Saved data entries

Content starts

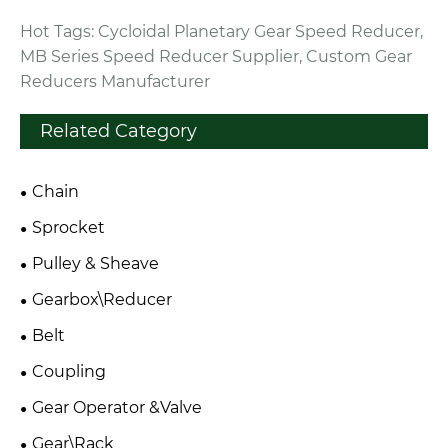
Hot Tags: Cycloidal Planetary Gear Speed Reducer,
MB Series Speed Reducer Supplier, Custom Gear
Reducers Manufacturer
Related Category
Chain
Sprocket
Pulley & Sheave
Gearbox\Reducer
Belt
Coupling
Gear Operator &Valve
Gear\Rack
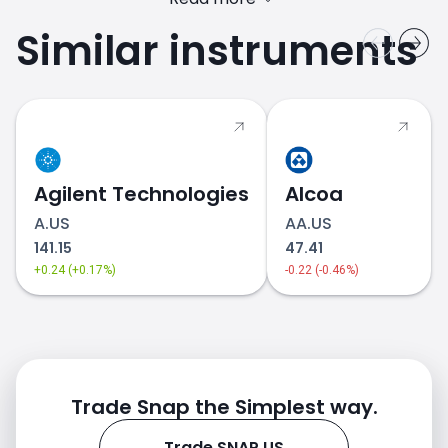
Similar instruments
SNAP.US price
Agilent Technologies
Alcoa
A.US
AA.US
141.15
47.41
+0.24 (+0.17%)
-0.22 (-0.46%)
Trade Snap the Simplest way.
Trade SNAP.US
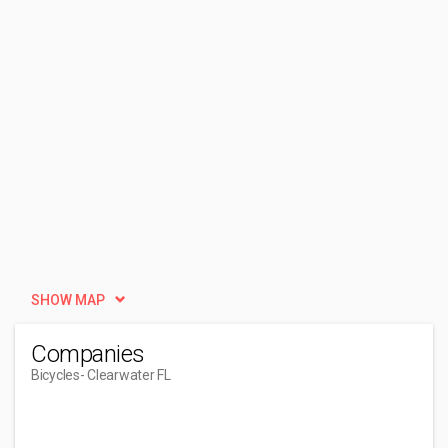
SHOW MAP
Companies
Bicycles
- Clearwater FL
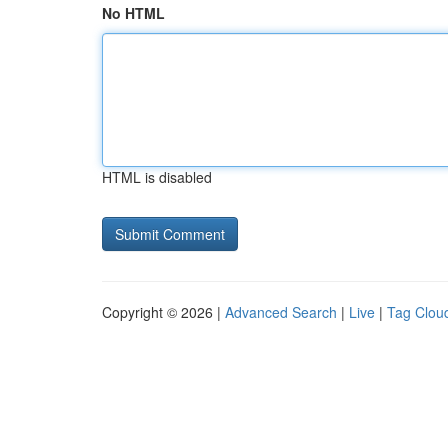
No HTML
HTML is disabled
Copyright © 2026 |
Advanced Search
|
Live
|
Tag Clou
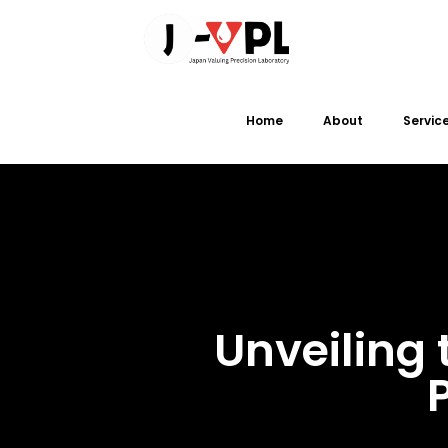
Home
About
Servic
Unveiling 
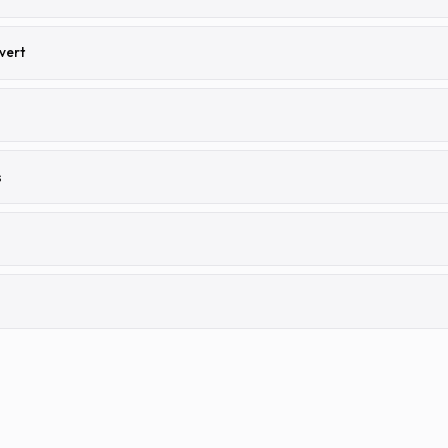
vert
s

Content ends

■ Instruction: Return each line of the entries that holds the string "Trade".

■ Your solution:
Trade Snap the Simplest way.
Trade SNAP.US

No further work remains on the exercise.